Campus Technology Insider Podcast July 2021

Listen: The Science of Studying Student Learning at Scale

00:13
Rhea Kelly: Hello and welcome to the Campus Technology Insider podcast! I'm Rhea Kelly, executive editor for Campus Technology, and your host.

Imagine you're a professor teaching a course, and you want to test what teaching practices work best for your students. For example, is it better to give immediate feedback on assignments, or delay the feedback for a few days and give students an extra opportunity to process the concepts in their work? Even after testing each method and determining a result, it's impossible to know if your findings are unique to your own particular course or if they could apply to all students in general.
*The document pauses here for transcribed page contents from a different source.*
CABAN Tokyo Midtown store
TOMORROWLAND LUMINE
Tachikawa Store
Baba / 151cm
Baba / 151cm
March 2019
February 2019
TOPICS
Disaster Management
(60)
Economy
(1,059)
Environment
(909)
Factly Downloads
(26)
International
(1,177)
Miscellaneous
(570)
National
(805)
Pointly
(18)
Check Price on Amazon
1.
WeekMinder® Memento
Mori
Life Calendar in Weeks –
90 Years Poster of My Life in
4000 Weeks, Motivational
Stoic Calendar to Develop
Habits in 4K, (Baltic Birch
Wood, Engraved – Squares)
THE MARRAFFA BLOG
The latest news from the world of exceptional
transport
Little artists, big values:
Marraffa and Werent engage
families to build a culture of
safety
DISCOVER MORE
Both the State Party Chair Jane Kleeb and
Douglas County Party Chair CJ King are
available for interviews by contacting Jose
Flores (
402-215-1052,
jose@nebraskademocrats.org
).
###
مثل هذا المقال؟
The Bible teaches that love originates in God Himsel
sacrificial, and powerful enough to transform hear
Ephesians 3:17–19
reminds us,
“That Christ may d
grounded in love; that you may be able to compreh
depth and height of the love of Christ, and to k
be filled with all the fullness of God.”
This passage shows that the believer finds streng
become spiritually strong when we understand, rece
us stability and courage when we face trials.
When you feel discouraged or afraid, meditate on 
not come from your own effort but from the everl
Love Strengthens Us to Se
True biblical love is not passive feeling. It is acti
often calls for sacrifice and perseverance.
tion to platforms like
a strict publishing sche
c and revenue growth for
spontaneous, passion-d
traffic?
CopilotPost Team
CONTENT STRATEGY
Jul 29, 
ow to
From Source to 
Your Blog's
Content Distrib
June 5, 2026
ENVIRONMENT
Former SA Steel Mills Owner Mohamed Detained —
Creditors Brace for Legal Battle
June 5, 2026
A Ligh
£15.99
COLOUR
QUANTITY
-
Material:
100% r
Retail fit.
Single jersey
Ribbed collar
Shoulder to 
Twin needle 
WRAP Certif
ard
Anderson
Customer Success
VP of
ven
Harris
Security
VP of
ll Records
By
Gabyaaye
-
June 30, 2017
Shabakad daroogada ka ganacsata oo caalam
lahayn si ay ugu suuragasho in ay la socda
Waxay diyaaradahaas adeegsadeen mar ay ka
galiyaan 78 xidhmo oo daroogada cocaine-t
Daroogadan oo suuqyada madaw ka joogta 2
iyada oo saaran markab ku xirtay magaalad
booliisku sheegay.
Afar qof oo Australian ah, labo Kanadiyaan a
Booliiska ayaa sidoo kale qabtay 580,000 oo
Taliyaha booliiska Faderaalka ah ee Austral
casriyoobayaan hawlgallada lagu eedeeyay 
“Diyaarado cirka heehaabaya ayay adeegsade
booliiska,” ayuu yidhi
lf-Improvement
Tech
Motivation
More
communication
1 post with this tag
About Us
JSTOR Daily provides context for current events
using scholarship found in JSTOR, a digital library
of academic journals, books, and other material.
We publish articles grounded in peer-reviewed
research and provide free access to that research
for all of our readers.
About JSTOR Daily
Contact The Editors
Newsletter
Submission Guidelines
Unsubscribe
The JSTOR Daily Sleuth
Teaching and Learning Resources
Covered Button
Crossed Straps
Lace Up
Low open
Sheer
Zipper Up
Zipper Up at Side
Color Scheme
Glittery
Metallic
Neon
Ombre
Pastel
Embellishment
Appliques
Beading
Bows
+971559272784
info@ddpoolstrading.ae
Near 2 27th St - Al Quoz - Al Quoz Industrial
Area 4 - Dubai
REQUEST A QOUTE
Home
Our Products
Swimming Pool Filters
To solve that problem, a team from Indiana University set out to expand the scope of pedagogical research by creating ManyClasses, a model for studying how students learn not just in a single classroom, but in a variety of different classes across multiple universities. For this episode of the podcast, I spoke with researchers Emily Fyfe and Ben Motz about how ManyClasses works, the challenges of using a learning management system to conduct research, what they learned from the first ManyClasses experiment, and more. Here's our chat.  


01:30
Hi, Emily and Ben, welcome to the podcast. So I think I'd like to start by having you each introduce yourself and just talk a little bit about the work you do. Emily, would you want to start?

01:42
Emily Fyfe: Sure. So my name is Emily Fyfe. I'm currently an assistant professor at Indiana University in the Psychological and Brain Sciences department. I conduct research on the science of learning. I have an emphasis on STEM learning, so how children think about problems in mathematics and how the errors they make sort of give insights into their cognition. But I also think critically about this across development. So not just with children, but with adolescents and adults. And the goal is to think about how people learn and how we can use that information from science to inform educational practice.

Kelly: Great. And Ben?

02:22
Ben Motz: Yeah, I'm kind of similar to Emily. So my name is Ben Motz, and I'm a research scientist in Emily's department, in the Department of Psychological and Brain Sciences. And I also direct the eLearning Research and Practice Lab, which is a research unit that's kind of within our IT division, where I build bridges between faculty research and the student data infrastructure and student data warehouses that a big university like Indiana University maintains.

02:50
Kelly And I know you've recently published a paper about a new model for studying how particular teaching practices can improve student learning, called ManyClasses. And there's so much to dive into, but maybe first, you could give me kind of a brief overview of what ManyClasses is.

03:08
Motz: So as you might guess from the name ManyClasses, it's a study that takes place across many different classes. And that's relevant because when researchers go out to study how people learn, or even teachers go out to seek how different instructional tactics or strategies affect student performance in their class, they're usually doing it in very isolated situations. So usually just in one class. That creates problems: For example, it's unclear whether the results are due to the intervention, whether they're due to whatever the experimental manipulation might be, or if it's just because of the random idiosyncrasies of that class. So ManyClasses is really an attempt to try and expand the scope of research so that what we're doing in asking a question of how people learn, is expanding beyond the boundaries of any single classroom, really aiming at developing inferences that could generalize beyond that narrow scope, but also that might be able to identify where a practice might have benefits. If it's not so hetero, I'm sorry, if it's not so homogenous across the student population, maybe it's the case that some things work, not everywhere, but only in specific settings. So ManyClasses is also pretty well equipped to be able to answer those types of questions as well.